Problem description
Rewrite the data from the line containing "up to the audio" through the line containing "size. Easily integrate", inclusive, replacing "flexibility" with "versatility" and leaving everything else unchanged.

Extracted information
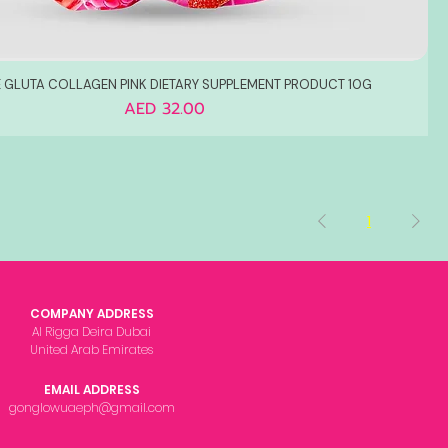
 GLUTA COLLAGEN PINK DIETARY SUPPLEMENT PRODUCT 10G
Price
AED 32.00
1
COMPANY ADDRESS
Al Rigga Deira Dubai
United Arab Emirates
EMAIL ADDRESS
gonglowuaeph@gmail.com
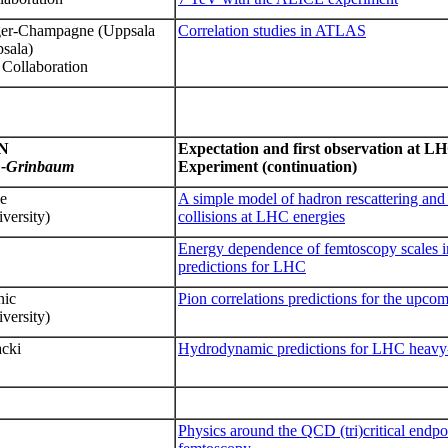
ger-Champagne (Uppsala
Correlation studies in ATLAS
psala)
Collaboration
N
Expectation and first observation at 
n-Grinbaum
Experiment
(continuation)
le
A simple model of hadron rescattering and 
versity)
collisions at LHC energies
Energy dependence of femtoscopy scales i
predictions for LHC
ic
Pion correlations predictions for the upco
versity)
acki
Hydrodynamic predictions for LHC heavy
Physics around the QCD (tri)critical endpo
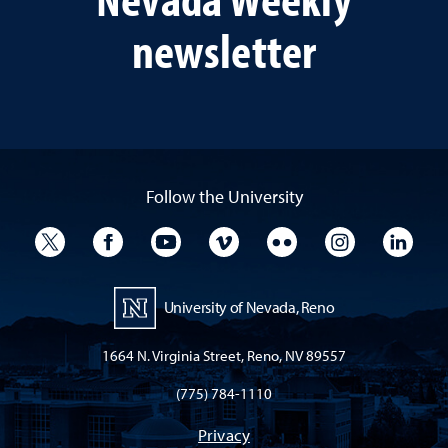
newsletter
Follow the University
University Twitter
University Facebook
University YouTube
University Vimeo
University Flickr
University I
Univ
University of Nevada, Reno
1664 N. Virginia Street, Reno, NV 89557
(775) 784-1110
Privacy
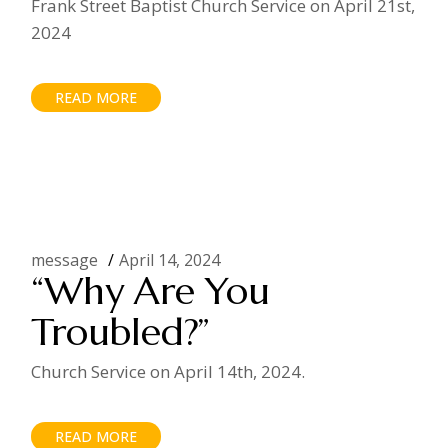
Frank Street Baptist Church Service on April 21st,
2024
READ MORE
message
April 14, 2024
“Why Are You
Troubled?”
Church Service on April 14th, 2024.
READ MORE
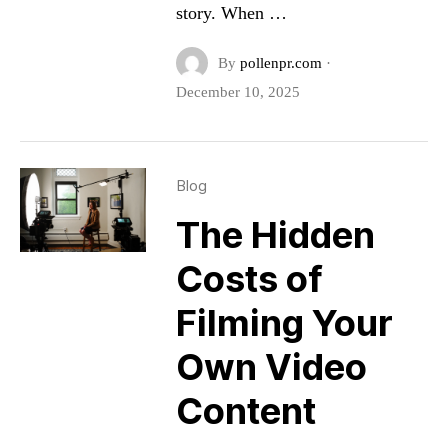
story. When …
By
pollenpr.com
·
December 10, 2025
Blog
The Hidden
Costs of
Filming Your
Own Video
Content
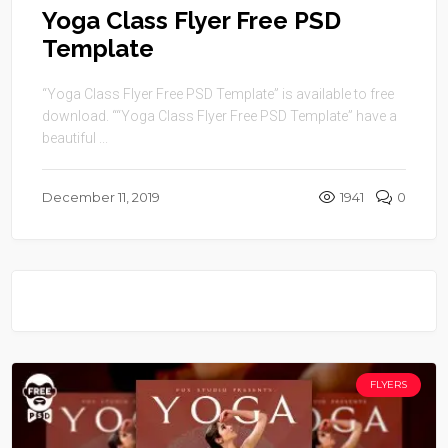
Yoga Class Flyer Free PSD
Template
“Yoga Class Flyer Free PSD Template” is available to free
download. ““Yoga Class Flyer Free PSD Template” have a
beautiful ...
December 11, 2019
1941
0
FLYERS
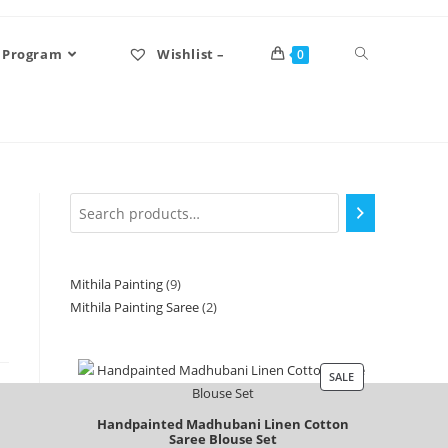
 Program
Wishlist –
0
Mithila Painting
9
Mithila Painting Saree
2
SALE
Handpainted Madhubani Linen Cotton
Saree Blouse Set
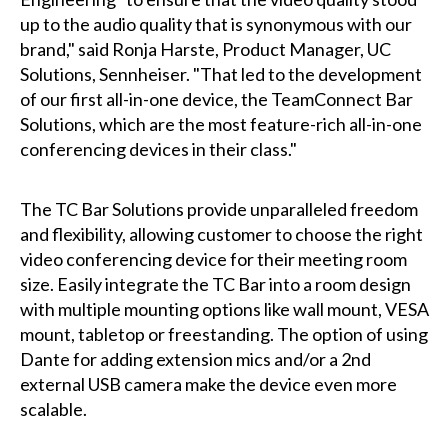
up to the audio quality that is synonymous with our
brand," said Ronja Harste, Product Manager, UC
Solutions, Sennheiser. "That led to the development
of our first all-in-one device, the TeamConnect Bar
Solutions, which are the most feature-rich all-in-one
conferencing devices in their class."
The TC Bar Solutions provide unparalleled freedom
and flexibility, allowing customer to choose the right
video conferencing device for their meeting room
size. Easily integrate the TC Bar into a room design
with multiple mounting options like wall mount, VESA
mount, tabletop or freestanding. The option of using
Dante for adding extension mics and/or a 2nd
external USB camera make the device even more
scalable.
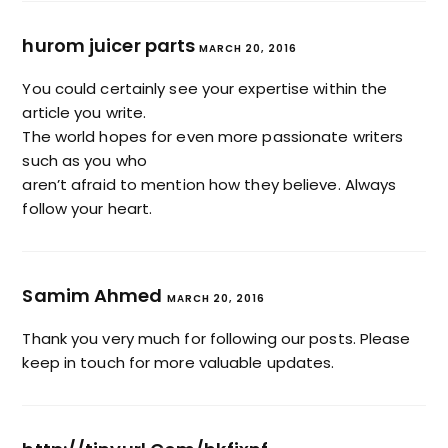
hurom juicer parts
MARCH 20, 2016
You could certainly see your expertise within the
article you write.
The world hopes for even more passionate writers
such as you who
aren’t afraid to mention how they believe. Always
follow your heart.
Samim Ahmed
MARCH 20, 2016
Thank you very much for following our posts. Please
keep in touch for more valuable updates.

Exercise answer
up to the audio quality that is synonymous with our
brand," said Ronja Harste, Product Manager, UC
Solutions, Sennheiser. "That led to the development
of our first all-in-one device, the TeamConnect Bar
Solutions, which are the most feature-rich all-in-one
conferencing devices in their class."
The TC Bar Solutions provide unparalleled freedom
and versatility, allowing customer to choose the right
video conferencing device for their meeting room
size. Easily integrate the TC Bar into a room design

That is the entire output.